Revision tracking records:

★ ★ ★ ★ ★ ★ ★

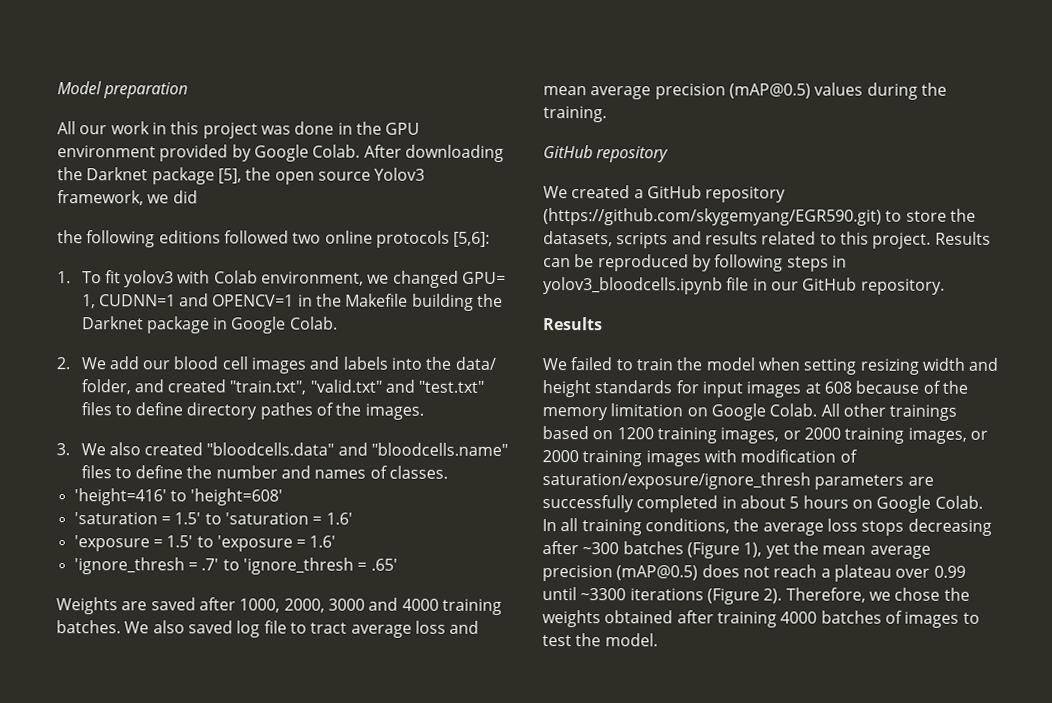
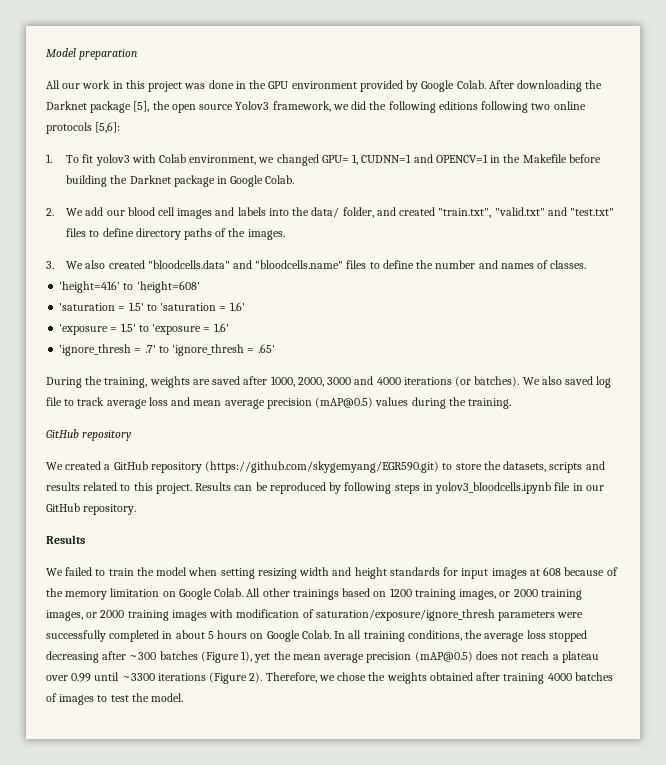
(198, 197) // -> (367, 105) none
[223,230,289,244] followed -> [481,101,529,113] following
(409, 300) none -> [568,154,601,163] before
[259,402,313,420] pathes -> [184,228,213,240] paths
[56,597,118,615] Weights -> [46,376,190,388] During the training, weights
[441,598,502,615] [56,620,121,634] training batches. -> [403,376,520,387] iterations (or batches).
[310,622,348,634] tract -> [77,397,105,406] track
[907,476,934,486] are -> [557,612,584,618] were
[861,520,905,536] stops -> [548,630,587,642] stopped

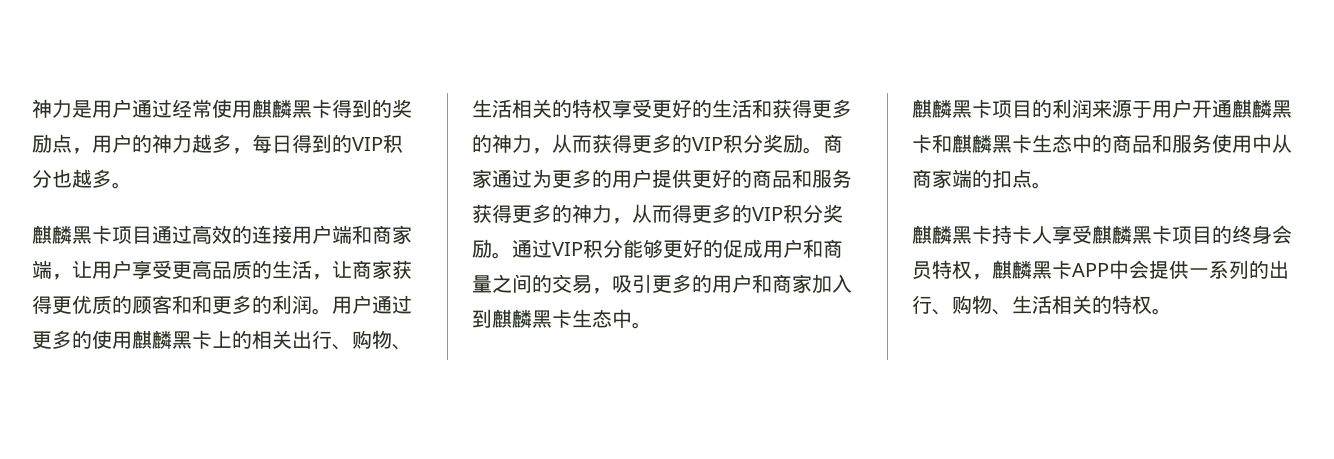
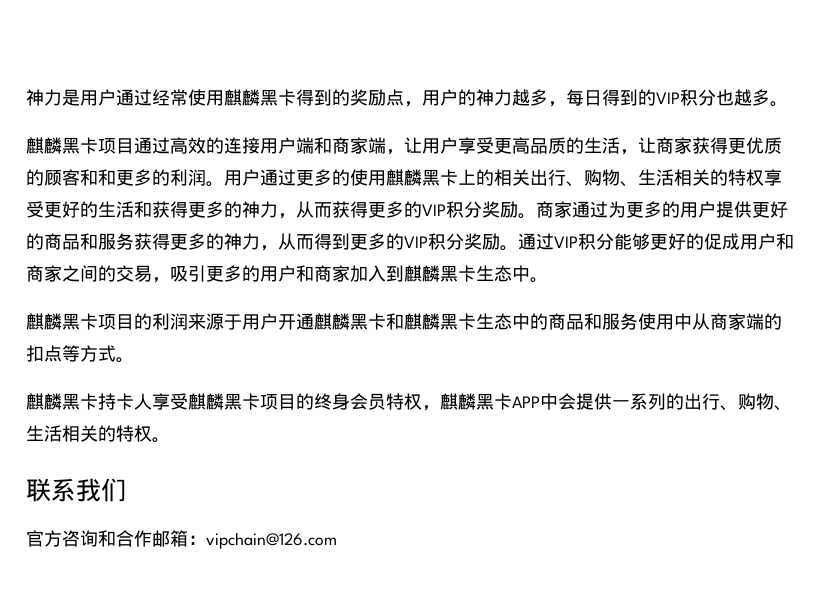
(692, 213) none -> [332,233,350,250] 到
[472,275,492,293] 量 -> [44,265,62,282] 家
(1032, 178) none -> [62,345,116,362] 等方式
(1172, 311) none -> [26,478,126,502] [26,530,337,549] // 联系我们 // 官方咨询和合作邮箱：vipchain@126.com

★ ★ ★ ★ ★ ★ ★

**About this exercise:** What lines in the data above contain the word "training"? Show them all.

**Final answer:**
[56,597,118,615] Weights -> [46,376,190,388] During the training, weights
[441,598,502,615] [56,620,121,634] training batches. -> [403,376,520,387] iterations (or batches).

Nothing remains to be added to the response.